======== Ausgangstext
Was interessant ist, ist, dass in keiner Inuit-Varietät, die historisches /i/ und /ə/ vollständig gemerget haben, der Fall auftritt, dass nach jedem Oberflächen-/i/ palatalisiert wird, obwohl das ja eigentlich erwartbar wäre, stattdessen fällt die Palatalisierung weg, wenn /i/ und /ə/ vollständig zu /i/ gemerget sind. (Das wird aber später erklärt, dass kein Kontrast mehr nötig ist, und ein paar andere Punkte gibt es.)
Die meisten Fälle, in denen palatalisiert wird, gehen in der Tat auf historische /i/s zurück. Aber, manche wenige historische /i/-Lexeme oder Morpheme palatalisieren heute nicht mehr. Nie ist es aber umgekehrt, dass ein historisches /ə/ zum /i/ werden würde und dann Palatalisierung verursacht. Allerdings klingt das für mich auf der anderen Seite eher danach, dass die Matrix eines schwachen i's durchaus produktiv ist und ein Merger nicht weiter voranschreitet. (Zwar wird oben beschrieben, dass bei einem vollständigen Merge, die Palatalisierung ausbleibt, aber ich würde mal sagen, dass wenn bereits produktive Palatalisierung vorliegt, ein Wandel von /i/+Palatalisierung hin zu /i/+ohne Palatalisierung nicht ein weiterer Merge bedeutet, sondern die produktive Ausweitung eines historischen /ə/s auf Wörter, die historisch kein Schwa hatten. Es sind auch nur ein paar Wörter, keine Menge, die auf den Verlust der Distinktion hindeuten würde.)
Es gibt auch ein paar Suffixe, die Palatalisierung bei einigen Suffixen zulassen und bei anderen nicht. -vik- bedeutet "Ort, an dem ..." (hier nur noch als -fi... sichtbar) und bei {-taaq-} "neu" erlaubt es Palatalisierung:
oqalufissaaq, aber bei {-toqaq-} nicht:
oqaluffittoqaq. Für jeweils "neue und alte Kirche". Auch "savik, pusi-, kini- und kii" (Messer, liegen, tränken, Biss) verhalten sich so.
================
======== Datenauszug
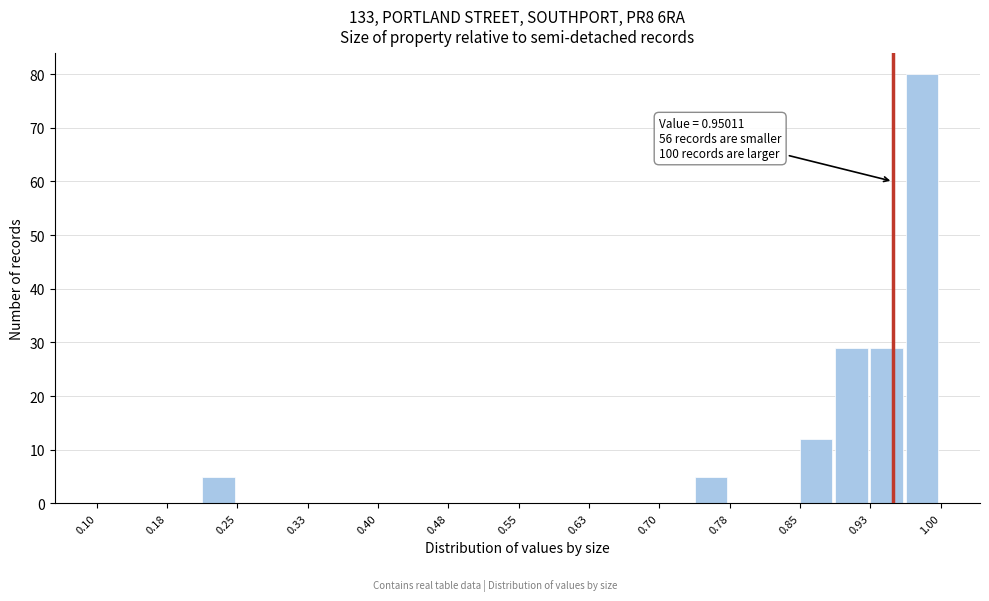

Around what value on the x-axis is the tallest bar? Give the approximate position of its centre, as read against the axis.

0.98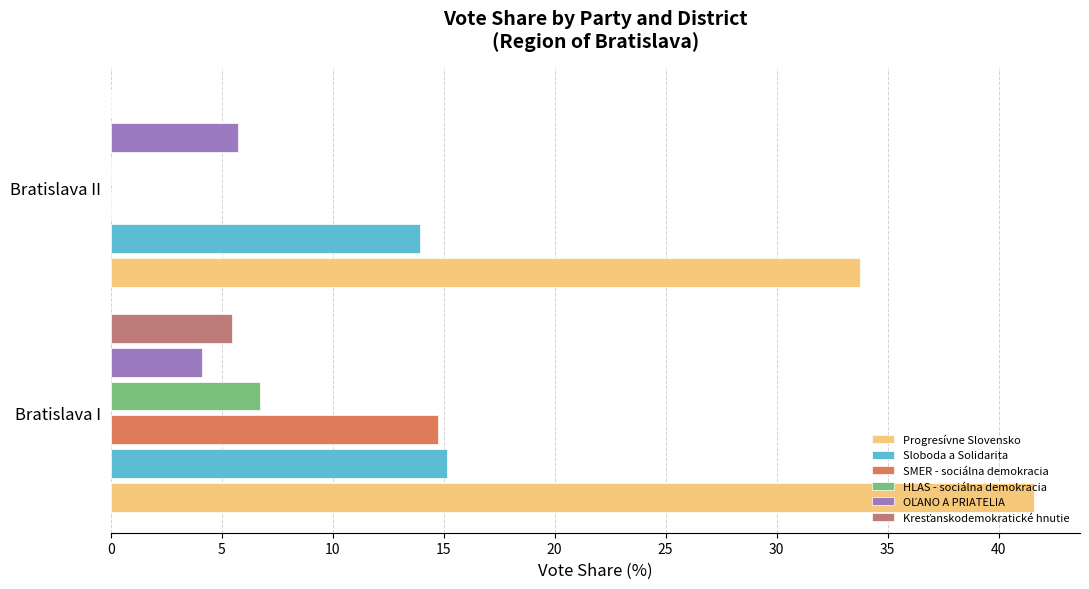

What value does the Sloboda a Solidarita series have at Bratislava II?

13.9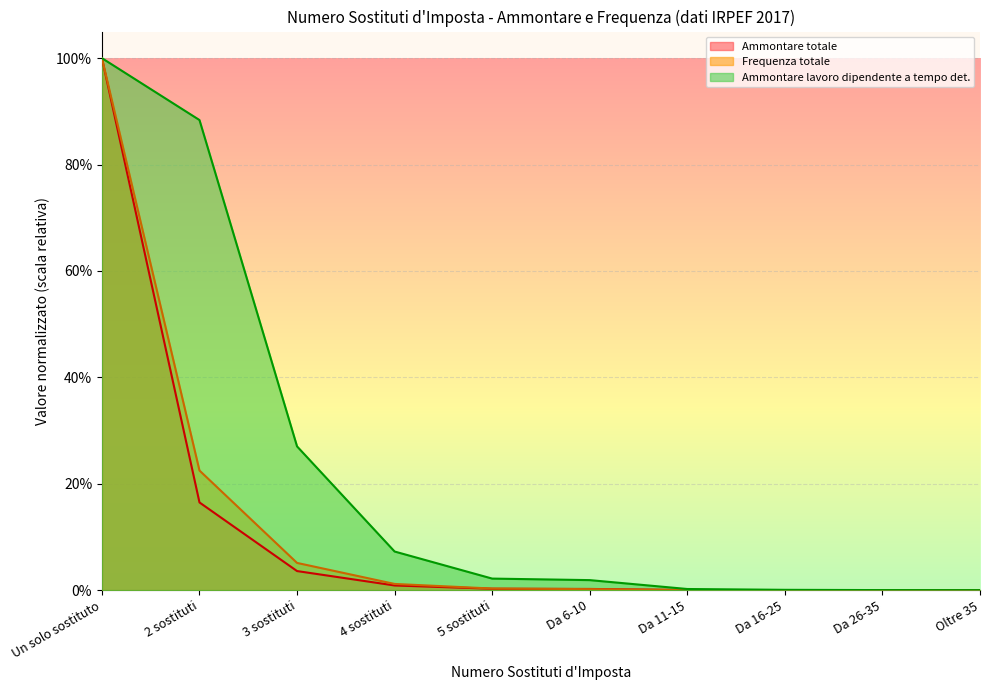

What is the sum of the Ammontare totale values at 2 sostituti and Da 6-10?

0.2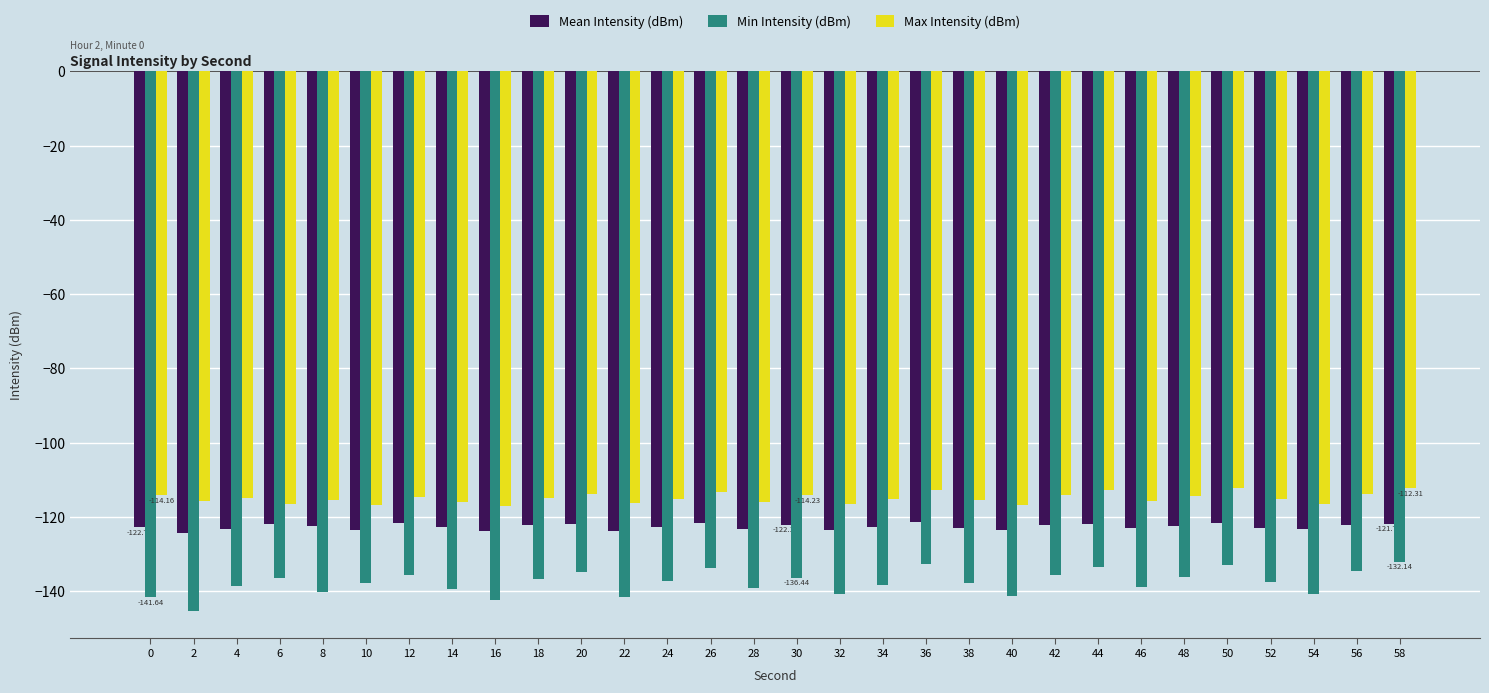

What is the difference between the Mean Intensity (dBm) values at 28 and 6?

1.3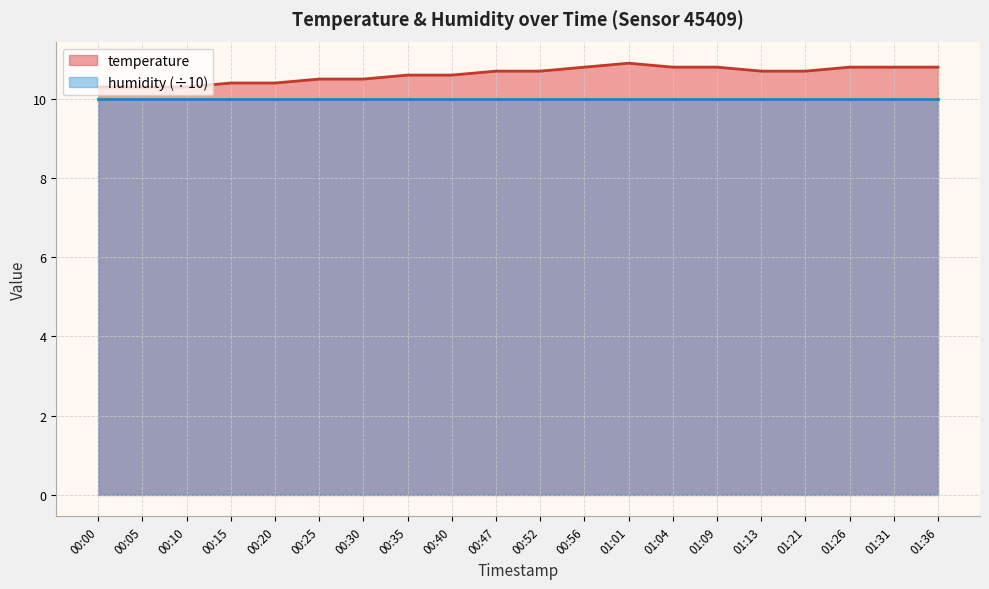

What is the label of the 11th point from the right?

00:47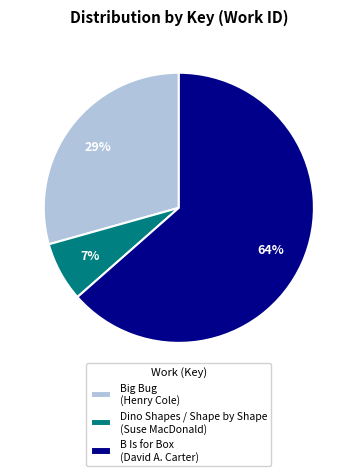

Rank the categories by value from highest to lowest.

B Is for Box (David A. Carter), Big Bug (Henry Cole), Dino Shapes / Shape by Shape (Suse MacDonald)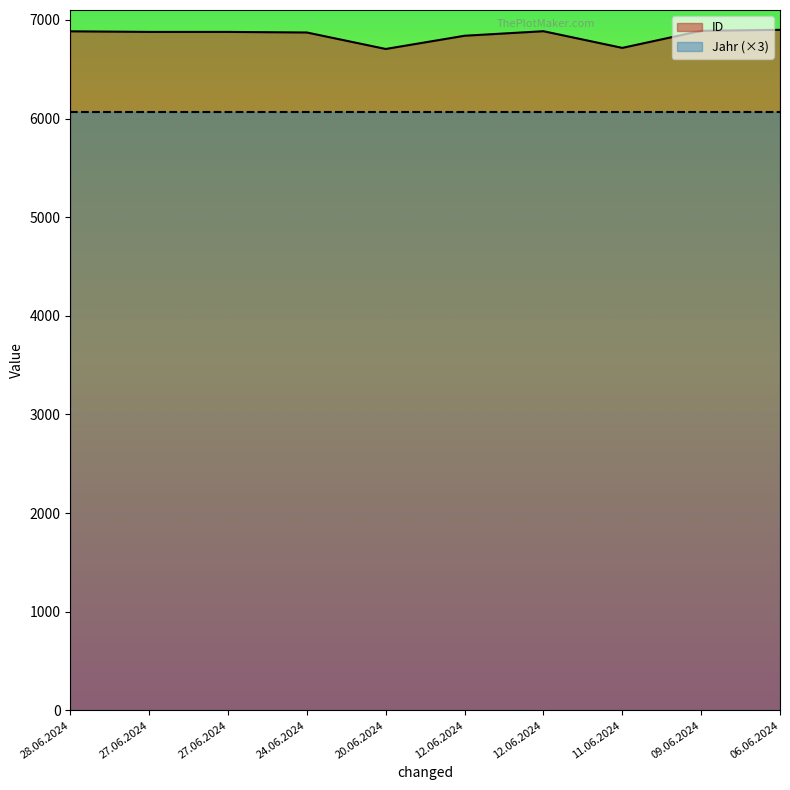

What is the sum of all values?

68445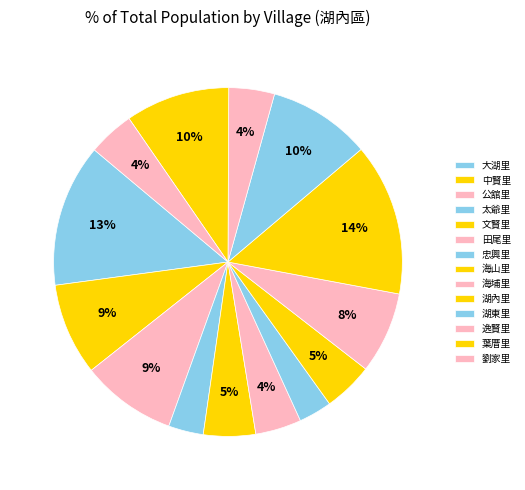

Approximately how many times larger is the value at 湖東里 compared to 太爺里?

2.9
================
### Zu erledigen
• 1. Welches Suffix mit der Bedeutung „neu“ erlaubt laut dem Ausgangstext Palatalisierung?
• 2. Zähle alle Wörter auf, die sich laut dem Ausgangstext ebenso verhalten wie die Beispiele mit „neue und alte Kirche“, und gib jeweils ihre Bedeutung an.
• 3. Schreibe eine Fortsetzung des Ausgangstexts über die Palatalisierung in Inuit-Varietäten, die nach seinem letzten Satz beginnt.
Die Daten sind eigenständiges Material und gehören nicht zum Ausgangstext.

### Antworten
• 1. Das Suffix {-taaq-} erlaubt Palatalisierung.

• 2. savik (Messer), pusi- (liegen), kini- (tränken), kii (Biss)

• 3.
Im Paper gibt es auch das Minimalpaar "isiq-" "eintreten" (Proto-Eskimo *itə
ʁ-) und "isiq-" "geräuchtert sein" (Proto-Eskimo *əðir
ʁ-). Es gibt sicher noch mehr Minimalpaare, das wurde nur eben genannt.
Theoretisch ließe sich jeder phonetische Output des zugrundeliegenden Schwas durch Regeln formulieren. In keinem der Fälle jedoch hätte das "Phonem" einen Lautcharakter, der nicht dem anderer Phoneme gleicht. Das /ə/ kann dann zu [i], [a], [u] oder ø werden, in jeweils ableitbaren, morphophonologischen Fällen.
In dem Paper nutzen sie nur die Bezeichnung "
underlying phoneme" entgegen den "
overt phonemes". Das wirkt allerdings eher wie eine ad-hoc-Beschreibung für das Grönländische, nicht wie eine eigene Kategorie. Kennt ihr noch andere Beispiele vielleicht, die hierzu passen könnten?
Zitat:Handelt es sich um das, was auch Leere Elemente (empty elements) genannt wird?
Das habe ich jetzt nur bei Syntax gefunden, aber ich denke, das passt auch hierzu sehr gut, ja. Die Funktion des Phonems /ə/ ist ja da, nur wird es zur Oberfläche hin ausgetauscht. Es ist zwar nicht leer, wie der Begriff nahelegt, deshalb noch etwas holprig der Begriff, aber das Verhältnis der Diskrepanz von "voller Funktion" versus "keine lautliche Autonomie an der Oberfläche" passt.